> **WORK ITEM**
Return every entry in full, with no alterations.

- - - - -

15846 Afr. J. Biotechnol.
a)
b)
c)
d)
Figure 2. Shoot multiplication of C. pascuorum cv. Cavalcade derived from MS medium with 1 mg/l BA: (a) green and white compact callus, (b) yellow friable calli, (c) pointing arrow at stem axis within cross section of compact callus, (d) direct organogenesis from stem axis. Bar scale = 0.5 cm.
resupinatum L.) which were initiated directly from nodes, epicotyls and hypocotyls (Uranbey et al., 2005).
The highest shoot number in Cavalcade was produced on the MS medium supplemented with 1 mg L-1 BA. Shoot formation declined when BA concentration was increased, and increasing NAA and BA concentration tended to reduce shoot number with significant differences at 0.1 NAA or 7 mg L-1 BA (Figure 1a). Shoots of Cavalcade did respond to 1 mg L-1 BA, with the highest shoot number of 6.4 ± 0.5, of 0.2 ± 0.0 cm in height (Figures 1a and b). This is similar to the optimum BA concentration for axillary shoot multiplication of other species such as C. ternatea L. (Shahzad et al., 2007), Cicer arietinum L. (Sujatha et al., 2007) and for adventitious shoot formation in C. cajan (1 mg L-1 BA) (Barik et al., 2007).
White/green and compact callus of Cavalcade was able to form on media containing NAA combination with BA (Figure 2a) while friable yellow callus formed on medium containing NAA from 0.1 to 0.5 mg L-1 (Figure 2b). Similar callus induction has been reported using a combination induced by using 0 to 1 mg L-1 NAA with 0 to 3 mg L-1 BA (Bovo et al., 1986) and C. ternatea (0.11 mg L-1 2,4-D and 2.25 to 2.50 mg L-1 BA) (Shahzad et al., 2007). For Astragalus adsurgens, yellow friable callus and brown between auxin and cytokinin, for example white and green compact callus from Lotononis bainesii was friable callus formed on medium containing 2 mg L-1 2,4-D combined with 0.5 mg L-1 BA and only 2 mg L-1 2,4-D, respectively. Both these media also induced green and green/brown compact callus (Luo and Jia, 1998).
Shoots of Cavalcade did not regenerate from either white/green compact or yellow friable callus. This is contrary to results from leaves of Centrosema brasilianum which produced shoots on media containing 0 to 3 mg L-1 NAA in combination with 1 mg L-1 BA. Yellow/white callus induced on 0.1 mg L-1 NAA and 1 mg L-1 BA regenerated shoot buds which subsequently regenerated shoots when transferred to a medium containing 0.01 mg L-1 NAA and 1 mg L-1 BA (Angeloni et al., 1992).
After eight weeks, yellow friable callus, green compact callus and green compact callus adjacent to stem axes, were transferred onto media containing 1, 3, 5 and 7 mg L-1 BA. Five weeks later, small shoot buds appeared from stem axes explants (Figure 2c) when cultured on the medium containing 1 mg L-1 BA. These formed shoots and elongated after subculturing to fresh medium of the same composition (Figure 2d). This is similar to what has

- - - - -

> **EXERCISE SOLUTION**
15846 Afr. J. Biotechnol.
a)
b)
c)
d)
Figure 2. Shoot multiplication of C. pascuorum cv. Cavalcade derived from MS medium with 1 mg/l BA: (a) green and white compact callus, (b) yellow friable calli, (c) pointing arrow at stem axis within cross section of compact callus, (d) direct organogenesis from stem axis. Bar scale = 0.5 cm.
resupinatum L.) which were initiated directly from nodes, epicotyls and hypocotyls (Uranbey et al., 2005).
The highest shoot number in Cavalcade was produced on the MS medium supplemented with 1 mg L-1 BA. Shoot formation declined when BA concentration was increased, and increasing NAA and BA concentration tended to reduce shoot number with significant differences at 0.1 NAA or 7 mg L-1 BA (Figure 1a). Shoots of Cavalcade did respond to 1 mg L-1 BA, with the highest shoot number of 6.4 ± 0.5, of 0.2 ± 0.0 cm in height (Figures 1a and b). This is similar to the optimum BA concentration for axillary shoot multiplication of other species such as C. ternatea L. (Shahzad et al., 2007), Cicer arietinum L. (Sujatha et al., 2007) and for adventitious shoot formation in C. cajan (1 mg L-1 BA) (Barik et al., 2007).
White/green and compact callus of Cavalcade was able to form on media containing NAA combination with BA (Figure 2a) while friable yellow callus formed on medium containing NAA from 0.1 to 0.5 mg L-1 (Figure 2b). Similar callus induction has been reported using a combination induced by using 0 to 1 mg L-1 NAA with 0 to 3 mg L-1 BA (Bovo et al., 1986) and C. ternatea (0.11 mg L-1 2,4-D and 2.25 to 2.50 mg L-1 BA) (Shahzad et al., 2007). For Astragalus adsurgens, yellow friable callus and brown between auxin and cytokinin, for example white and green compact callus from Lotononis bainesii was friable callus formed on medium containing 2 mg L-1 2,4-D combined with 0.5 mg L-1 BA and only 2 mg L-1 2,4-D, respectively. Both these media also induced green and green/brown compact callus (Luo and Jia, 1998).
Shoots of Cavalcade did not regenerate from either white/green compact or yellow friable callus. This is contrary to results from leaves of Centrosema brasilianum which produced shoots on media containing 0 to 3 mg L-1 NAA in combination with 1 mg L-1 BA. Yellow/white callus induced on 0.1 mg L-1 NAA and 1 mg L-1 BA regenerated shoot buds which subsequently regenerated shoots when transferred to a medium containing 0.01 mg L-1 NAA and 1 mg L-1 BA (Angeloni et al., 1992).
After eight weeks, yellow friable callus, green compact callus and green compact callus adjacent to stem axes, were transferred onto media containing 1, 3, 5 and 7 mg L-1 BA. Five weeks later, small shoot buds appeared from stem axes explants (Figure 2c) when cultured on the medium containing 1 mg L-1 BA. These formed shoots and elongated after subculturing to fresh medium of the same composition (Figure 2d). This is similar to what has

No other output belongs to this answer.